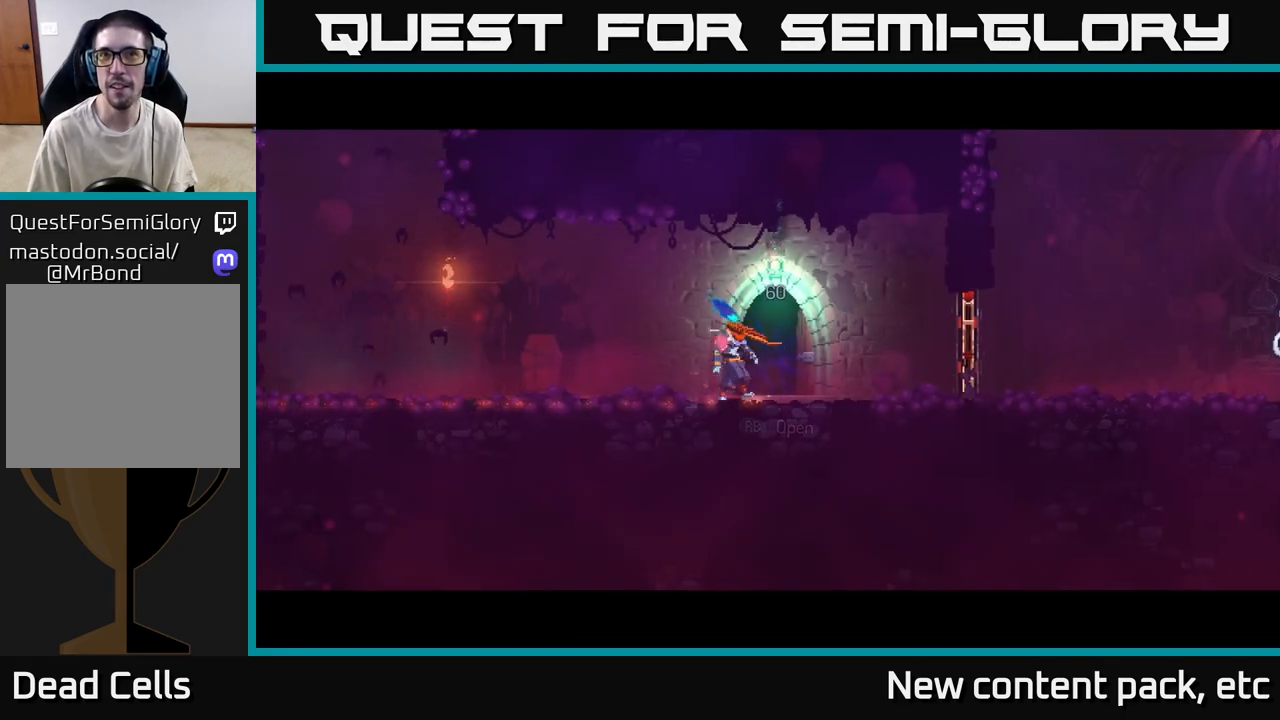
{"buttons": [], "left_stick": "right", "right_stick": "center", "events": [[33, "B", "up"], [117, "B", "down"], [217, "B", "up"], [367, "R1", "down"], [450, "R1", "up"]]}
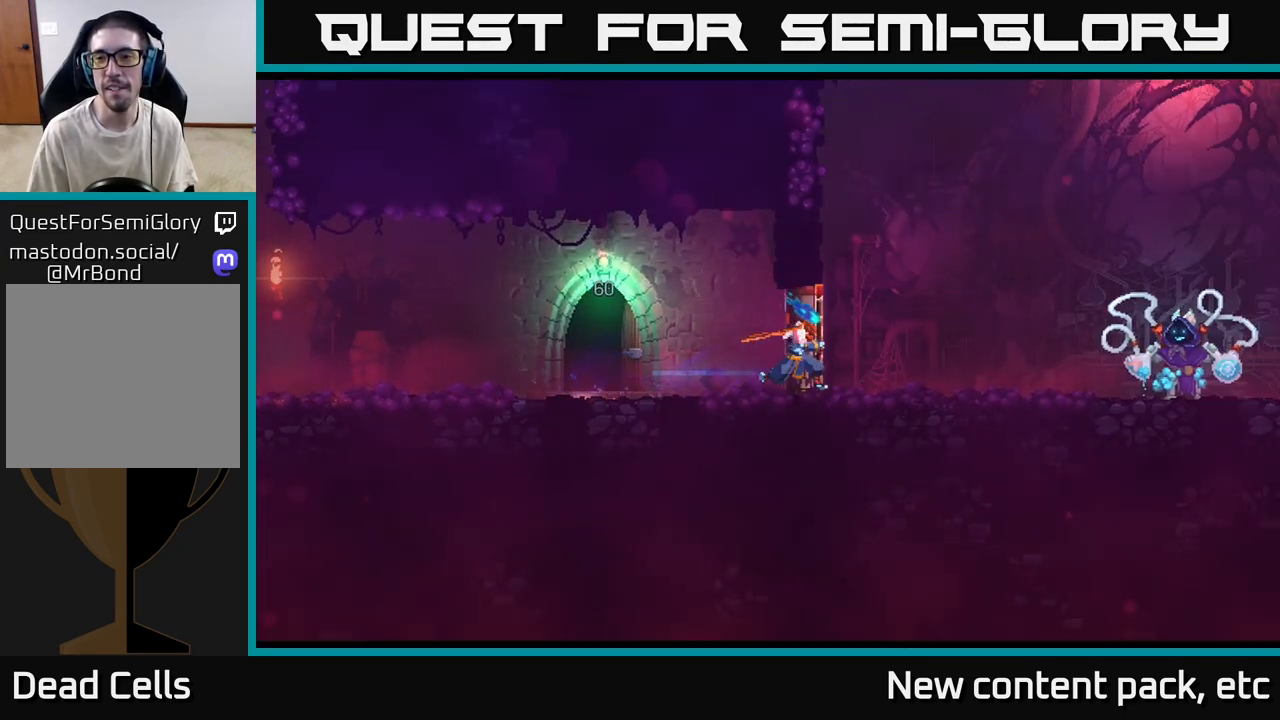
{"buttons": [], "left_stick": "right", "right_stick": "center", "events": []}
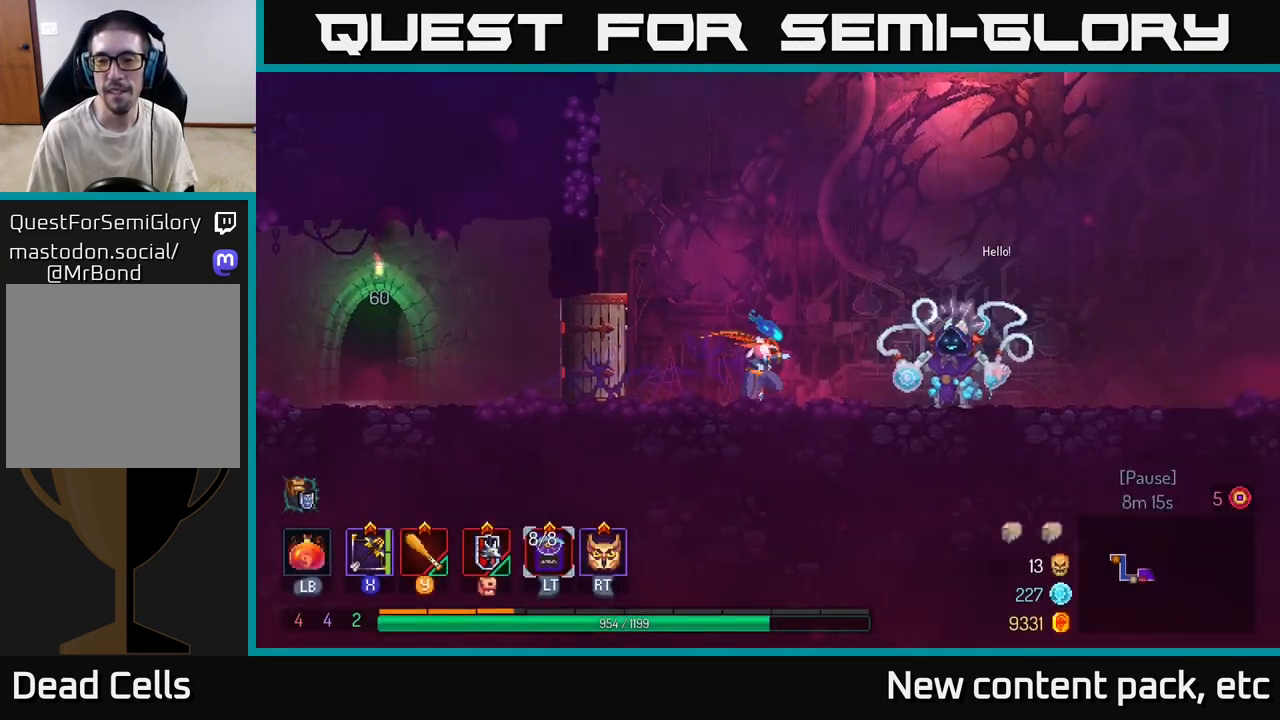
{"buttons": [], "left_stick": "right", "right_stick": "center", "events": [[33, "B", "down"], [217, "B", "up"]]}
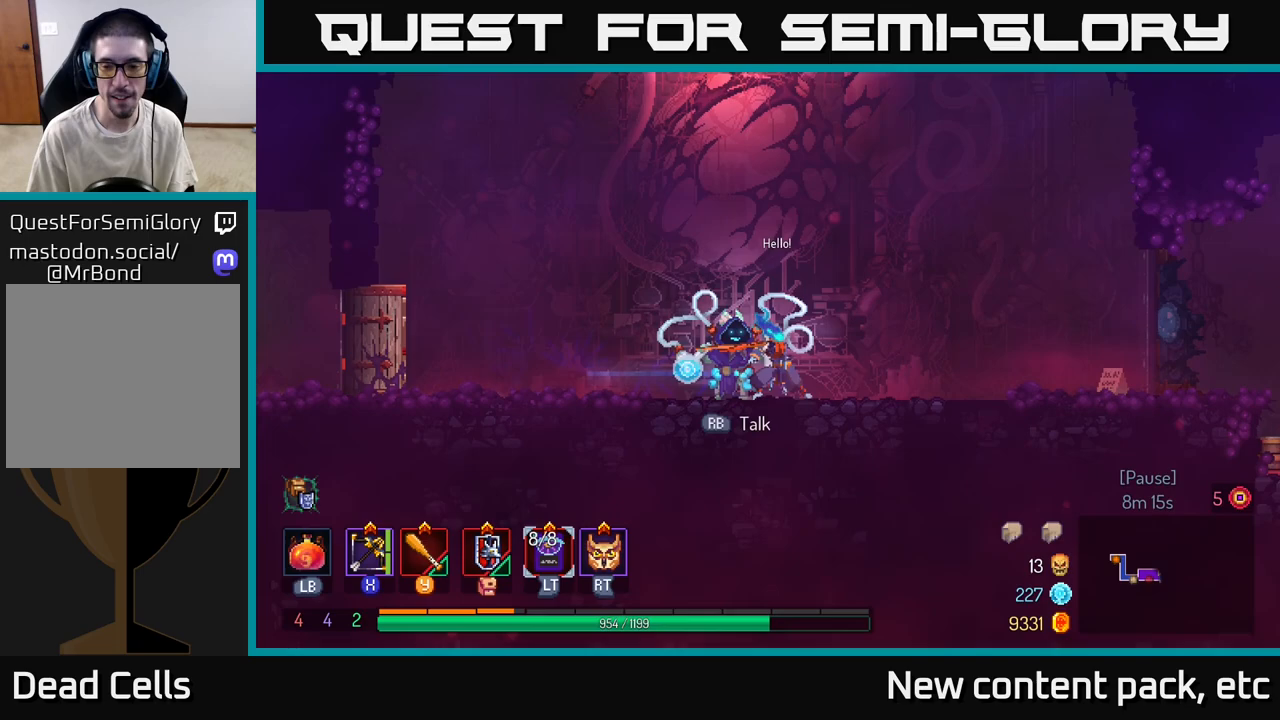
{"buttons": [], "left_stick": "right", "right_stick": "center", "events": [[33, "A", "down"], [183, "A", "up"]]}
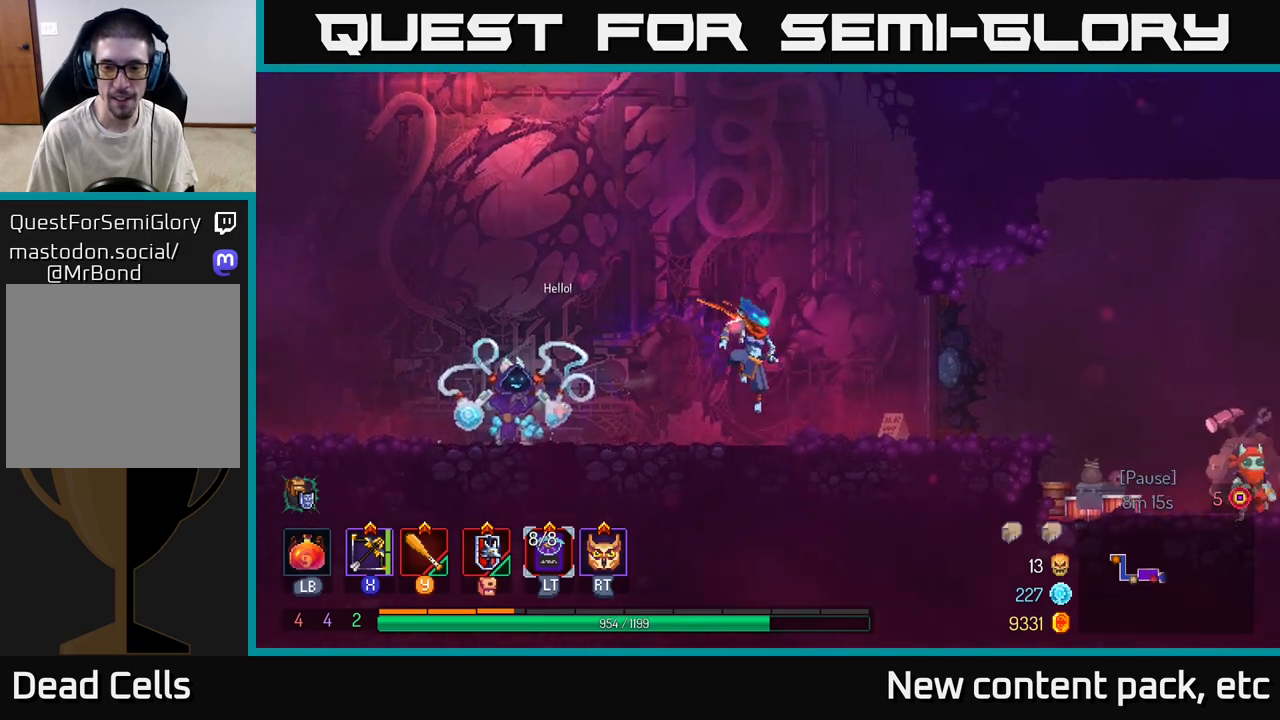
{"buttons": [], "left_stick": "right", "right_stick": "center", "events": [[83, "B", "down"], [267, "B", "up"]]}
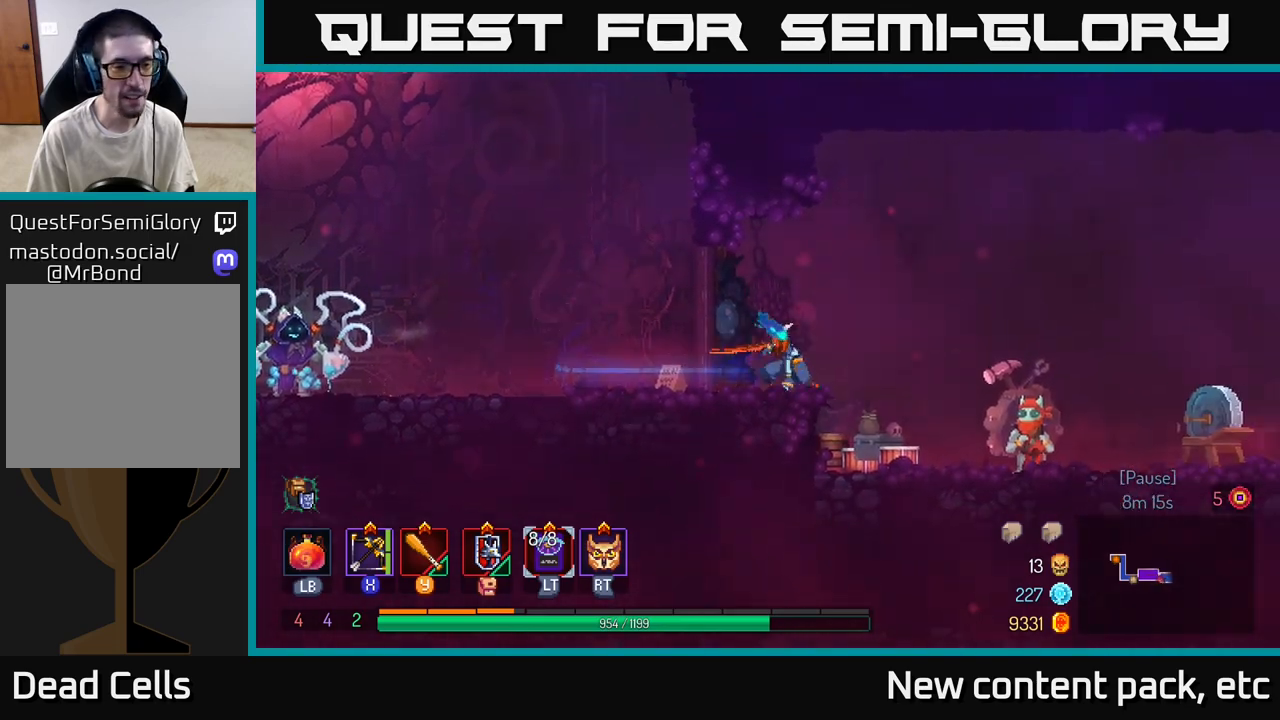
{"buttons": [], "left_stick": "right", "right_stick": "center", "events": [[17, "A", "down"], [133, "A", "up"]]}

************

TASK ITEM -
For every line of the data above that contains "down", copy that line.

EXPECTED OUTPUT -
{"buttons": [], "left_stick": "right", "right_stick": "center", "events": [[33, "B", "up"], [117, "B", "down"], [217, "B", "up"], [367, "R1", "down"], [450, "R1", "up"]]}
{"buttons": [], "left_stick": "right", "right_stick": "center", "events": [[33, "B", "down"], [217, "B", "up"]]}
{"buttons": [], "left_stick": "right", "right_stick": "center", "events": [[33, "A", "down"], [183, "A", "up"]]}
{"buttons": [], "left_stick": "right", "right_stick": "center", "events": [[83, "B", "down"], [267, "B", "up"]]}
{"buttons": [], "left_stick": "right", "right_stick": "center", "events": [[17, "A", "down"], [133, "A", "up"]]}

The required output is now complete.